Measuring Coaching Success (Part 1): Reflections on a season past

Our team closed our season yesterday with pizza and ice cream, crowded around a TV in my house watching college basketball games. I made the obligatory coach’s speech before I handed the seniors a memento to remember their final season of basketball at our school. (A framed version of the quote above.)

We’ve had a week and a half since our final team meeting and practice, one in which we still had hopes of making the playoffs, only to be crushed a few hours later. We’ve tracked the success and defeat of other teams in the playoffs knowing that we could have, and in our minds should have been there. Our inconsistent season fell short of our expectations, and left us wanting for more.

Coaching season never really ends, because the end of one season is the start of the next. Maybe not physically at our level. Our offseason is limited, but even when you’re not with your team, you start to plan ahead – what team camp will we go to, what summer league, what offense will we run next year, what defense? It’s always in the back, or front, of your mind. And I’ve typically always enjoyed that part.

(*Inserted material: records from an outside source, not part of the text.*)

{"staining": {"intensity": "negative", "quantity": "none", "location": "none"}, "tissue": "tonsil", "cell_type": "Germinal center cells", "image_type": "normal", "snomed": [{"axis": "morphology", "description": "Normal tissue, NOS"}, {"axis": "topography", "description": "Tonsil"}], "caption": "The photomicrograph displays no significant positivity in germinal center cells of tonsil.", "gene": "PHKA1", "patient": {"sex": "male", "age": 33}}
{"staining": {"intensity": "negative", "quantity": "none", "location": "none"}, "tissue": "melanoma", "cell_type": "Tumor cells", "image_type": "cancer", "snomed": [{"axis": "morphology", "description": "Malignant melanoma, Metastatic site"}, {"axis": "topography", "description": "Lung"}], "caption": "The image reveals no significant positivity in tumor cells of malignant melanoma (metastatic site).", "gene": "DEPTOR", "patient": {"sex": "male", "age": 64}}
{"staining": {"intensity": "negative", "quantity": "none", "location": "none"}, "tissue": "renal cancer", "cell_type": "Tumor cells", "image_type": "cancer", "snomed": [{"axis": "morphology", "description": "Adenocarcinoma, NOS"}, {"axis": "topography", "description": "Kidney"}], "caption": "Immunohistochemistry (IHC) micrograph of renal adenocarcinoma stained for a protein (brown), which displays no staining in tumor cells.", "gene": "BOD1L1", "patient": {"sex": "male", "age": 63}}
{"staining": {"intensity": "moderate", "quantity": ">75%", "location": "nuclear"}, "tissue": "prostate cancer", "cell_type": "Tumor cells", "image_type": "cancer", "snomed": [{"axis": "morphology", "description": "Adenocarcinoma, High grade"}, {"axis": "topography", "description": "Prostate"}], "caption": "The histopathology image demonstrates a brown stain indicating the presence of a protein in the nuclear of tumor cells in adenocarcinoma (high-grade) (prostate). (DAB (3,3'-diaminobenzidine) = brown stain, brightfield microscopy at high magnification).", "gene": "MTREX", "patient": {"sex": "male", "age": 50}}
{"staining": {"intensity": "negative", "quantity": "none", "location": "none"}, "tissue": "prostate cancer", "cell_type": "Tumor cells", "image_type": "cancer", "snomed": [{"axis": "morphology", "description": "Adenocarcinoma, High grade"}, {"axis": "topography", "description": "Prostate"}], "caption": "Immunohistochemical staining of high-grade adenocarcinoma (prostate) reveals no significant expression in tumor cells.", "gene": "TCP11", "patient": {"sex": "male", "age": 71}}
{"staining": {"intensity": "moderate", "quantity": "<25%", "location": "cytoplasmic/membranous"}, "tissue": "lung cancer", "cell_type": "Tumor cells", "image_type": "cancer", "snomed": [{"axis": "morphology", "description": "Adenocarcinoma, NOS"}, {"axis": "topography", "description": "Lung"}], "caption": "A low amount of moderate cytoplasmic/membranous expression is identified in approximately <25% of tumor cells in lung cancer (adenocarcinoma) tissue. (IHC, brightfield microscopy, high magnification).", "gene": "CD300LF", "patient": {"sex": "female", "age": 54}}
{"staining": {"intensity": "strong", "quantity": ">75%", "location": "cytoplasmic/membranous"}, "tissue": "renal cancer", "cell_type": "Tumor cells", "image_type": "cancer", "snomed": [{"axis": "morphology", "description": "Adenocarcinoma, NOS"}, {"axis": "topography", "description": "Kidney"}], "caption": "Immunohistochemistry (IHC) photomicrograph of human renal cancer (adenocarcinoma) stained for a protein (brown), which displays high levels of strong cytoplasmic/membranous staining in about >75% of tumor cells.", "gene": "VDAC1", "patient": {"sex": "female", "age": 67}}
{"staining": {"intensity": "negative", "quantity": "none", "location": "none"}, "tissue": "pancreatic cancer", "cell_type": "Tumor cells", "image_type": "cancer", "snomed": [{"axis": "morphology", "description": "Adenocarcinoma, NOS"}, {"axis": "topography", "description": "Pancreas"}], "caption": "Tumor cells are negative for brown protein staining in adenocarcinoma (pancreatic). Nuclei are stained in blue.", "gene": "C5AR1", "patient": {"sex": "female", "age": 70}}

I can’t speak for every coach, but I’m assuming that most of us take at least a little time after the last game to answer the big question, “Was this season a success?” The problem is that success can be measured so many ways, but in sports, it’s typically through wins and losses. If coaches only judged success on winning, there is only one team and one coach that is ‘successful’ every season (the champions) and everyone else has failed. Yet, to judge success without considering winning seems antithetical to competitive sports.

Was this season a success? Is that even the right question? How do we define success? Can each team define it differently. After 5 seasons as a head coach, even the seasons that met preseason expectations left us thinking we could have done more. It makes me think I should start asking some different question – How does our team and our program define success? I’m going to attempt to measure our season, in different ways over these blog posts to see if I can come to a satisfying conclusion. Here are the criteria upon which a coach might try to measure success:

  • Winning
  • Improvement (team, individual, personal)
  • Living up to our core values
  • Relationships

So that’s where I will start, but feel free to let me know if there is some other measure I should consider and maybe I’ll add it to my list.

I don’t want to keep thinking that every season is a failure if we don’t exceed expectations. If I could find some way to define our season’s success, maybe it would help me answer those other questions better. Then again, maybe it won’t. Maybe we’re always just wanting more. Maybe that is the place of a coach. Maybe I’ll find out through this reflection. Maybe I won’t. If I’m lucky, I might have a few of you join me on the journey and share your thoughts as well.

Read Part 2: Winners and Losers

 

 

 

6 thoughts on “Measuring Coaching Success (Part 1): Reflections on a season past

  1. Love the 4 categories and think this is an awesome exercise. I used the same 4, with the addition of commitment level based on work ethic. Looking forward to how you dissect each of the numbers.